Abstract

The 2015 season’s Stratford Festival Shakespearean offerings are each problematic in one form or another: Love’s Labour’s Lost is notoriously esoteric with a perplexingly tragic ending; The Taming of the Shrew has generated feminist backlash; Pericles, one might argue, is a co-authored play, thus not entirely Shakespeare’s; and Hamlet is so iconic that fresh, genuine stagings are difficult. Perhaps to combat these obstacles the directors have chosen aesthetically conservative representations. Nevertheless, there are textually motivated moments of brilliance throughout, and each production successfully accentuates the humour between the lines.
Like its big-ticket counterpart Hamlet, the lesser-renowned Love’s Labour’s Lost is a play infiltrated with secrecy, spying, eavesdropping, the invasion of privacy and hypocrisy, whilst incorporating an overarching wit and elegance. This vertiginous ‘civil war of wits’ (2.1.225) with its gossamer insubstantiality might prove intimidating to audiences and actors alike; however, director John Caird’s production diverted and delighted.
The mellow, leafy set of greens, golds and old stone evoked an Oxonian quadrangle complete with chirping birds – an appropriate backdrop for Caird’s youthful, academic, robe-clad quartet of Navarre (Sanjay Talwar), Longaville (Andrew Robinson), Dumaine (Thomas Olajide) and Berowne (Mike Shara); the pedantic Holofernes (Tom Rooney); and the palaverous Don Armado (Juan Chioran). Unfortunately, designer Patrick Clark’s aesthetic seemed to lack originality somewhat, as the 2008 Stratford Festival production, directed by Michael Langham and Richard Monette, bore a similar Elizabethan design. The play’s Latin fragments, outmoded quips, and Lylian symmetry and stylizations might have inclined Caird and Clark towards a traditional presentation; however, a fresh conceptualization would have been more engaging, such as Christopher Luscombe’s pre-WWI version for the Royal Shakespeare Company (RSC), in 2014–15 (see Peter J. Smith’s review, Cahiers Élisabéthains 88, 182–4).

* SUPPLIED DATA *

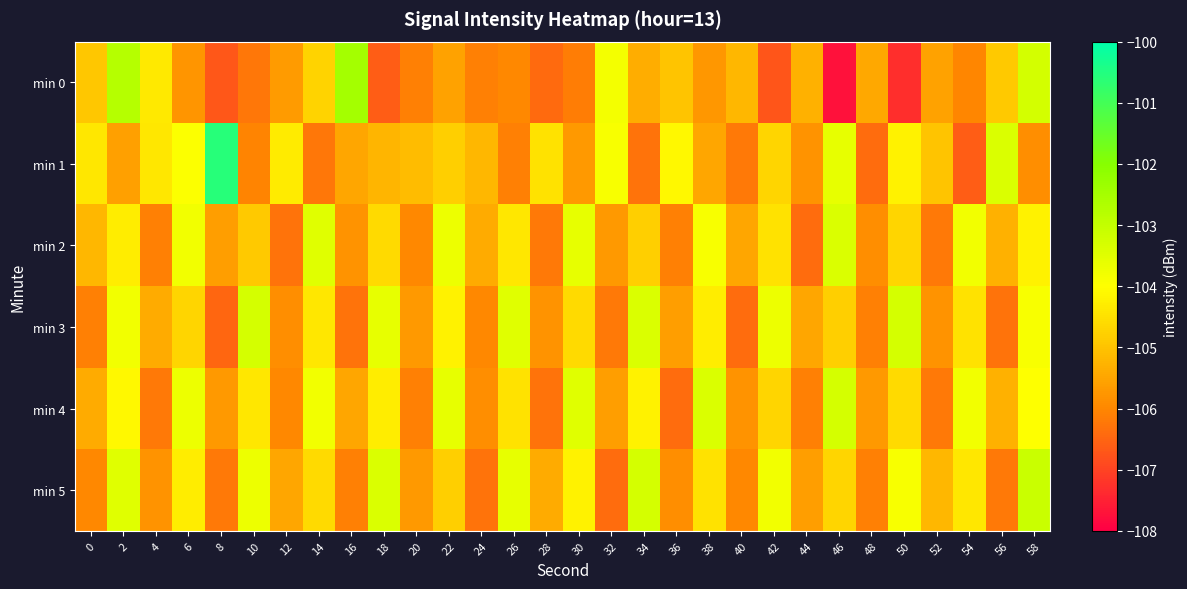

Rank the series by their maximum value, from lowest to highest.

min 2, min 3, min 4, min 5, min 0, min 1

* REQUIRED ACTION 1 *
Which actors does the Stratford Festival review name as performers in the Love's Labour's Lost production? List them all.
* REQUIRED ACTION 2 *
Can you write out the Stratford Festival review from "Like its big-ticket" to "diverted and delighted.", substituting "concealment" for "secrecy"?

* TASK OUTPUT 1 *
Sanjay Talwar, Andrew Robinson, Thomas Olajide, Mike Shara, Tom Rooney, Juan Chioran

* TASK OUTPUT 2 *
Like its big-ticket counterpart Hamlet, the lesser-renowned Love’s Labour’s Lost is a play infiltrated with concealment, spying, eavesdropping, the invasion of privacy and hypocrisy, whilst incorporating an overarching wit and elegance. This vertiginous ‘civil war of wits’ (2.1.225) with its gossamer insubstantiality might prove intimidating to audiences and actors alike; however, director John Caird’s production diverted and delighted.